Is this basically GHC’s NullaryTypeClasses? That is, a trait which doesn’t even have a Self type.

If I understand it correctly, yes.

Mechanisms similar to the here proposed providable have been mentioned in context of the std refactoring. There where mentioned ideas of some think like a header for a crates interface (possible automatic generated), creates with “parameters” allowing part of them to be specified out side and the singular (module?) interfaces I mentioned (kind of a more general approach to your pre-RFC).

All of them have in common that they want to help with situations of dependency inversion, like this pre-RFC

Wrt. to the discussion @susurrus asked if it isn’t possible with a annotation like #[privides(item.path)] and #[providables] which I think makes a lot of sense. While the approach of having a “providable” trait makes sense for e.g. alloc, it might be to limited for some parts (where you want to abstract over platform specific code, but this platform specific code currently provides a struct/enum (e.g. through having multiple #![cfg(plattform)] branches). Additionally there is the “problem” that a additional context dependent keyword(1) is needed which not everyone likes.

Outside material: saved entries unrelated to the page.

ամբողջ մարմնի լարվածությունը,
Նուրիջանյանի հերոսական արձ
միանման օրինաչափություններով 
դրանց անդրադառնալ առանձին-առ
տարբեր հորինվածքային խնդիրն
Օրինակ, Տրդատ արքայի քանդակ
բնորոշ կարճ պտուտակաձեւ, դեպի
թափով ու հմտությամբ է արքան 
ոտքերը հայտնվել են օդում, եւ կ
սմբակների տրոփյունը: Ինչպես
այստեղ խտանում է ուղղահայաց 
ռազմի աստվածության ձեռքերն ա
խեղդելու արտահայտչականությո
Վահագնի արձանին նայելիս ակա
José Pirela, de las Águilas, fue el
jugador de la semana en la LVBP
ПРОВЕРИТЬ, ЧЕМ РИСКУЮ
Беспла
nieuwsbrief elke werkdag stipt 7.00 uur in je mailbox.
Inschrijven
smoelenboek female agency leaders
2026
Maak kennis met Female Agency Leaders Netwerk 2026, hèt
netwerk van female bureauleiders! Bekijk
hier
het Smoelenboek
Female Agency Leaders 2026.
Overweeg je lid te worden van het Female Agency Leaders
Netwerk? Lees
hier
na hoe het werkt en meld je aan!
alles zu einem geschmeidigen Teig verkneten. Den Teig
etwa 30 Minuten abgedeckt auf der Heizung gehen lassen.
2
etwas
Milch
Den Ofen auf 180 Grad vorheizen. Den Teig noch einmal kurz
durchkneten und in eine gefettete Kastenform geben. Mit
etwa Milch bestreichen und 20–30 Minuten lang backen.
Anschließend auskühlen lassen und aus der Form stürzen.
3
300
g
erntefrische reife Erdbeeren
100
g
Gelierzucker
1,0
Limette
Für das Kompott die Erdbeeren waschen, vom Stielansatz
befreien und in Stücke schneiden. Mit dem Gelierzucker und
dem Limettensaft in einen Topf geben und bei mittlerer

(1) in addition to union, whichs RFC was recently approved if I’m not mistaken

H̶e̶r̶e̶ ̶i̶s̶ ̶s̶o̶m̶e̶ ̶s̶c̶r̶a̶t̶c̶h̶ ̶h̶o̶w̶ ̶m̶a̶y̶b̶e̶ ̶t̶h̶i̶s̶ ̶c̶o̶u̶l̶d̶ ̶b̶e̶ ̶d̶o̶n̶e̶ ̶w̶i̶t̶h̶ ̶a̶ ̶a̶n̶n̶o̶t̶a̶t̶i̶o̶n̶:̶

I just noticed hat a annotation works fine with specifing structs, enums, impl but not with specifing that e.g. some other trait has to be implemented for it. Also it won’t work with sized/unsized wrt. cases where there is a public struct where the fileds determining this are all private (aka they won’t be part of the definition marked with #![providable]).